* _Selected text_:
Stamp coupling: modules share a data structure, but each modules only uses a part (a subset of fields) of it. You overspecify a contract, which creates coupling.
Synchronous vs Asynchronous communication
If you want to make a process asynchronous, you must manage the way the process initiator tracks the process status. One way of doing that is to return an ID to the initiator that can be used to look up the process. During the process, this ID is passed from step to step. (AWS in Action p. 401.)
When designing an asynchronous process, it’s important to keep track of the process. You need some kind of identifier for it. (AWS in Action p. 441.)
Sync (request/response):
- Usually done with REST over HTTP or RPC.
- Easy to communicate the end result (success or error) to the receiver, and therefore to the end user.
- Messages are pushed (by the sender to the receiver).
- The sender knows the receiver.
- The message is handled immediately.
- The receiver needs to respond, but if it doesn't the sender will know.
- The receiver returns a direct response to the sender.

* _Source material_:
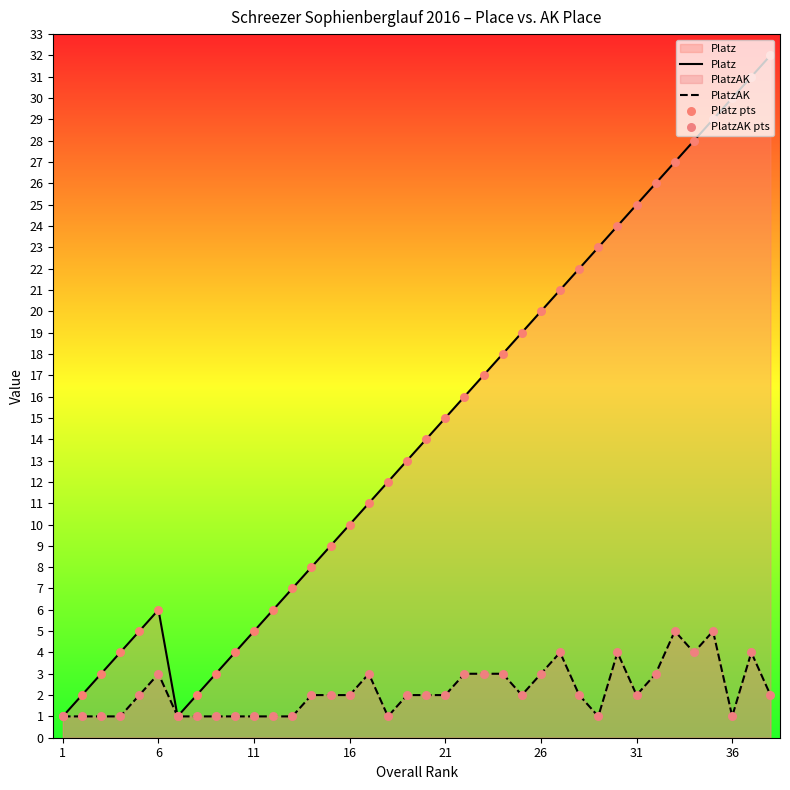

Which series contains the highest Y value?

Platz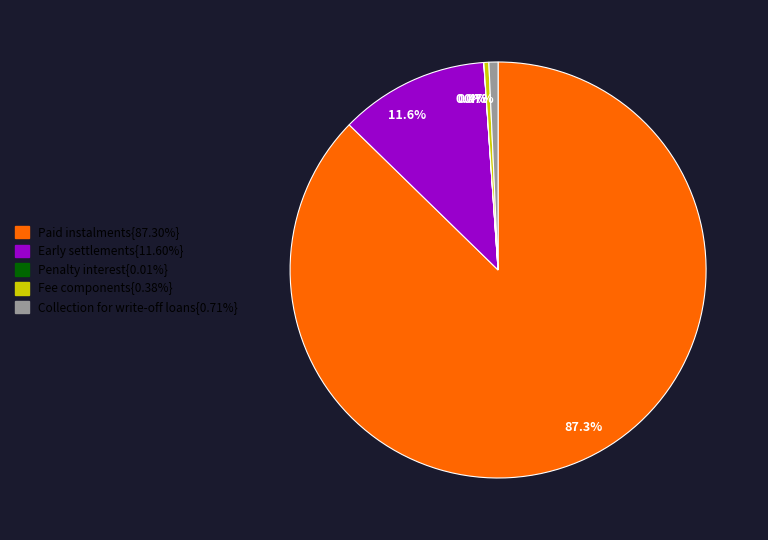

Does any single category account for the majority?

Yes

* _Aim of the exercise_: Revise the stretch of the communication notes from "When designing an" through "the end user.", putting "unique ID" in place of "identifier". The material isn't needed here.

* _Exercise result_:
When designing an asynchronous process, it’s important to keep track of the process. You need some kind of unique ID for it. (AWS in Action p. 441.)
Sync (request/response):
- Usually done with REST over HTTP or RPC.
- Easy to communicate the end result (success or error) to the receiver, and therefore to the end user.